━━ Extracted entries ━━
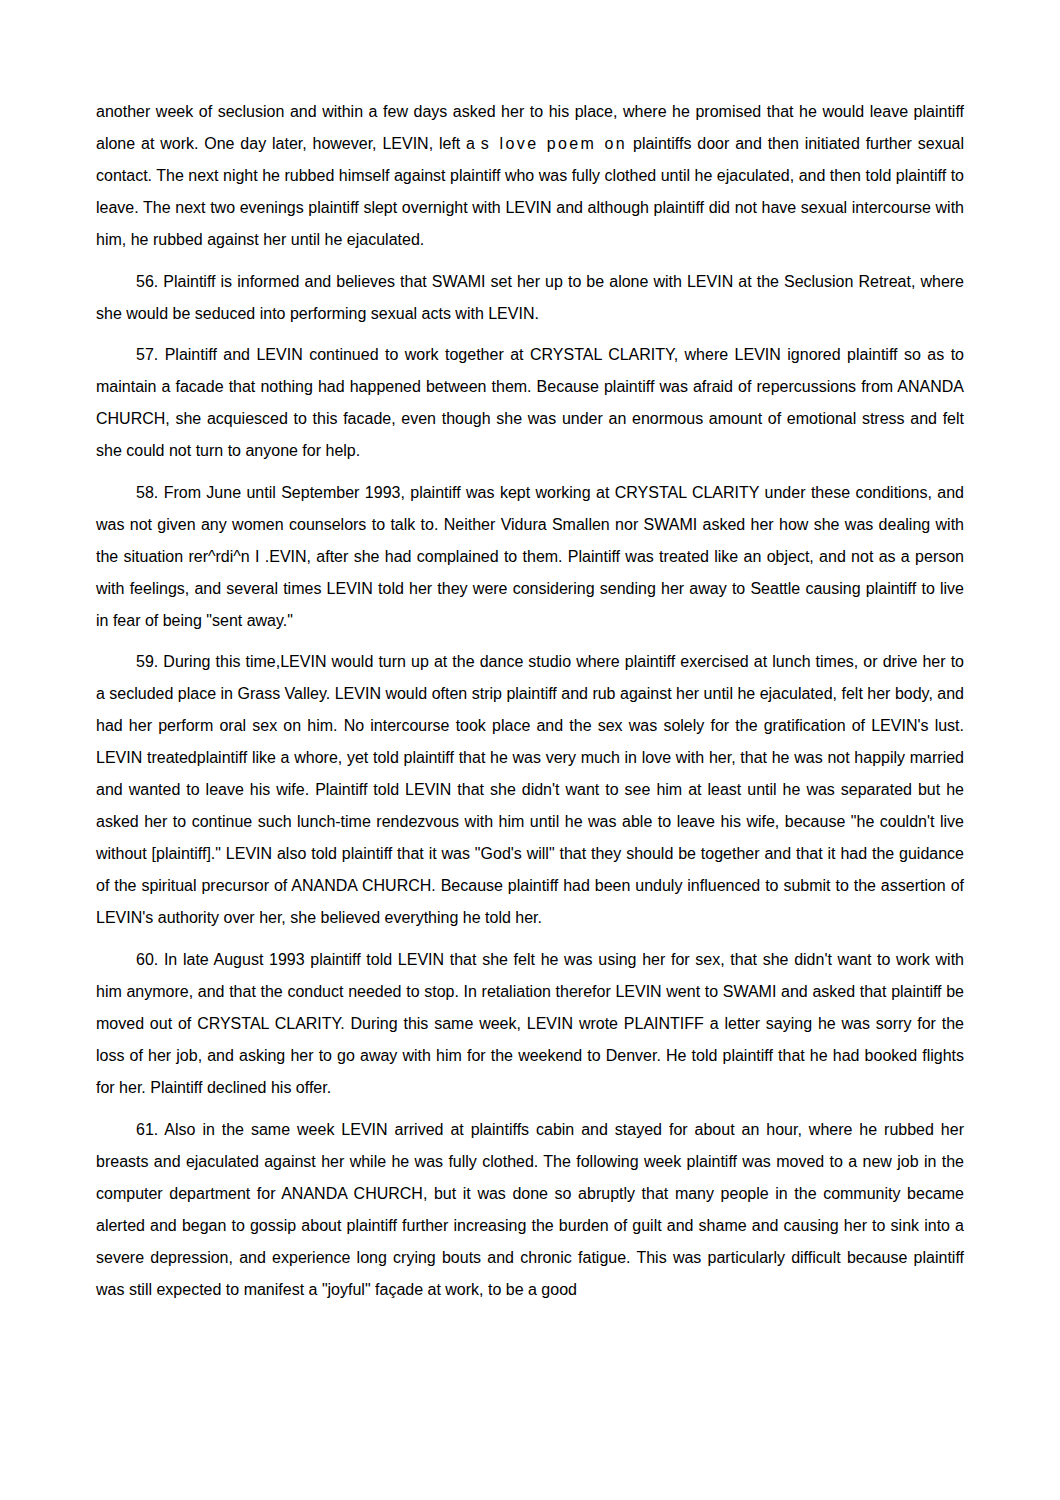another week of seclusion and within a few days asked her to his place, where he promised that he would leave plaintiff alone at work. One day later, however, LEVIN, left a s love poem on plaintiffs door and then initiated further sexual contact. The next night he rubbed himself against plaintiff who was fully clothed until he ejaculated, and then told plaintiff to leave. The next two evenings plaintiff slept overnight with LEVIN and although plaintiff did not have sexual intercourse with him, he rubbed against her until he ejaculated.
56. Plaintiff is informed and believes that SWAMI set her up to be alone with LEVIN at the Seclusion Retreat, where she would be seduced into performing sexual acts with LEVIN.
57. Plaintiff and LEVIN continued to work together at CRYSTAL CLARITY, where LEVIN ignored plaintiff so as to maintain a facade that nothing had happened between them. Because plaintiff was afraid of repercussions from ANANDA CHURCH, she acquiesced to this facade, even though she was under an enormous amount of emotional stress and felt she could not turn to anyone for help.
58. From June until September 1993, plaintiff was kept working at CRYSTAL CLARITY under these conditions, and was not given any women counselors to talk to. Neither Vidura Smallen nor SWAMI asked her how she was dealing with the situation rer^rdi^n I .EVIN, after she had complained to them. Plaintiff was treated like an object, and not as a person with feelings, and several times LEVIN told her they were considering sending her away to Seattle causing plaintiff to live in fear of being "sent away."
59. During this time,LEVIN would turn up at the dance studio where plaintiff exercised at lunch times, or drive her to a secluded place in Grass Valley. LEVIN would often strip plaintiff and rub against her until he ejaculated, felt her body, and had her perform oral sex on him. No intercourse took place and the sex was solely for the gratification of LEVIN's lust. LEVIN treatedplaintiff like a whore, yet told plaintiff that he was very much in love with her, that he was not happily married and wanted to leave his wife. Plaintiff told LEVIN that she didn't want to see him at least until he was separated but he asked her to continue such lunch-time rendezvous with him until he was able to leave his wife, because "he couldn't live without [plaintiff]." LEVIN also told plaintiff that it was "God's will" that they should be together and that it had the guidance of the spiritual precursor of ANANDA CHURCH. Because plaintiff had been unduly influenced to submit to the assertion of LEVIN's authority over her, she believed everything he told her.
60. In late August 1993 plaintiff told LEVIN that she felt he was using her for sex, that she didn't want to work with him anymore, and that the conduct needed to stop. In retaliation therefor LEVIN went to SWAMI and asked that plaintiff be moved out of CRYSTAL CLARITY. During this same week, LEVIN wrote PLAINTIFF a letter saying he was sorry for the loss of her job, and asking her to go away with him for the weekend to Denver. He told plaintiff that he had booked flights for her. Plaintiff declined his offer.
61. Also in the same week LEVIN arrived at plaintiffs cabin and stayed for about an hour, where he rubbed her breasts and ejaculated against her while he was fully clothed. The following week plaintiff was moved to a new job in the computer department for ANANDA CHURCH, but it was done so abruptly that many people in the community became alerted and began to gossip about plaintiff further increasing the burden of guilt and shame and causing her to sink into a severe depression, and experience long crying bouts and chronic fatigue. This was particularly difficult because plaintiff was still expected to manifest a "joyful" façade at work, to be a good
━━━
● **Work to be completed**
Write out each record exactly as shown, but not its pictures.

● **Solution to the problem**
another week of seclusion and within a few days asked her to his place, where he promised that he would leave plaintiff alone at work. One day later, however, LEVIN, left a s love poem on plaintiffs door and then initiated further sexual contact. The next night he rubbed himself against plaintiff who was fully clothed until he ejaculated, and then told plaintiff to leave. The next two evenings plaintiff slept overnight with LEVIN and although plaintiff did not have sexual intercourse with him, he rubbed against her until he ejaculated.
56. Plaintiff is informed and believes that SWAMI set her up to be alone with LEVIN at the Seclusion Retreat, where she would be seduced into performing sexual acts with LEVIN.
57. Plaintiff and LEVIN continued to work together at CRYSTAL CLARITY, where LEVIN ignored plaintiff so as to maintain a facade that nothing had happened between them. Because plaintiff was afraid of repercussions from ANANDA CHURCH, she acquiesced to this facade, even though she was under an enormous amount of emotional stress and felt she could not turn to anyone for help.
58. From June until September 1993, plaintiff was kept working at CRYSTAL CLARITY under these conditions, and was not given any women counselors to talk to. Neither Vidura Smallen nor SWAMI asked her how she was dealing with the situation rer^rdi^n I .EVIN, after she had complained to them. Plaintiff was treated like an object, and not as a person with feelings, and several times LEVIN told her they were considering sending her away to Seattle causing plaintiff to live in fear of being "sent away."
59. During this time,LEVIN would turn up at the dance studio where plaintiff exercised at lunch times, or drive her to a secluded place in Grass Valley. LEVIN would often strip plaintiff and rub against her until he ejaculated, felt her body, and had her perform oral sex on him. No intercourse took place and the sex was solely for the gratification of LEVIN's lust. LEVIN treatedplaintiff like a whore, yet told plaintiff that he was very much in love with her, that he was not happily married and wanted to leave his wife. Plaintiff told LEVIN that she didn't want to see him at least until he was separated but he asked her to continue such lunch-time rendezvous with him until he was able to leave his wife, because "he couldn't live without [plaintiff]." LEVIN also told plaintiff that it was "God's will" that they should be together and that it had the guidance of the spiritual precursor of ANANDA CHURCH. Because plaintiff had been unduly influenced to submit to the assertion of LEVIN's authority over her, she believed everything he told her.
60. In late August 1993 plaintiff told LEVIN that she felt he was using her for sex, that she didn't want to work with him anymore, and that the conduct needed to stop. In retaliation therefor LEVIN went to SWAMI and asked that plaintiff be moved out of CRYSTAL CLARITY. During this same week, LEVIN wrote PLAINTIFF a letter saying he was sorry for the loss of her job, and asking her to go away with him for the weekend to Denver. He told plaintiff that he had booked flights for her. Plaintiff declined his offer.
61. Also in the same week LEVIN arrived at plaintiffs cabin and stayed for about an hour, where he rubbed her breasts and ejaculated against her while he was fully clothed. The following week plaintiff was moved to a new job in the computer department for ANANDA CHURCH, but it was done so abruptly that many people in the community became alerted and began to gossip about plaintiff further increasing the burden of guilt and shame and causing her to sink into a severe depression, and experience long crying bouts and chronic fatigue. This was particularly difficult because plaintiff was still expected to manifest a "joyful" façade at work, to be a good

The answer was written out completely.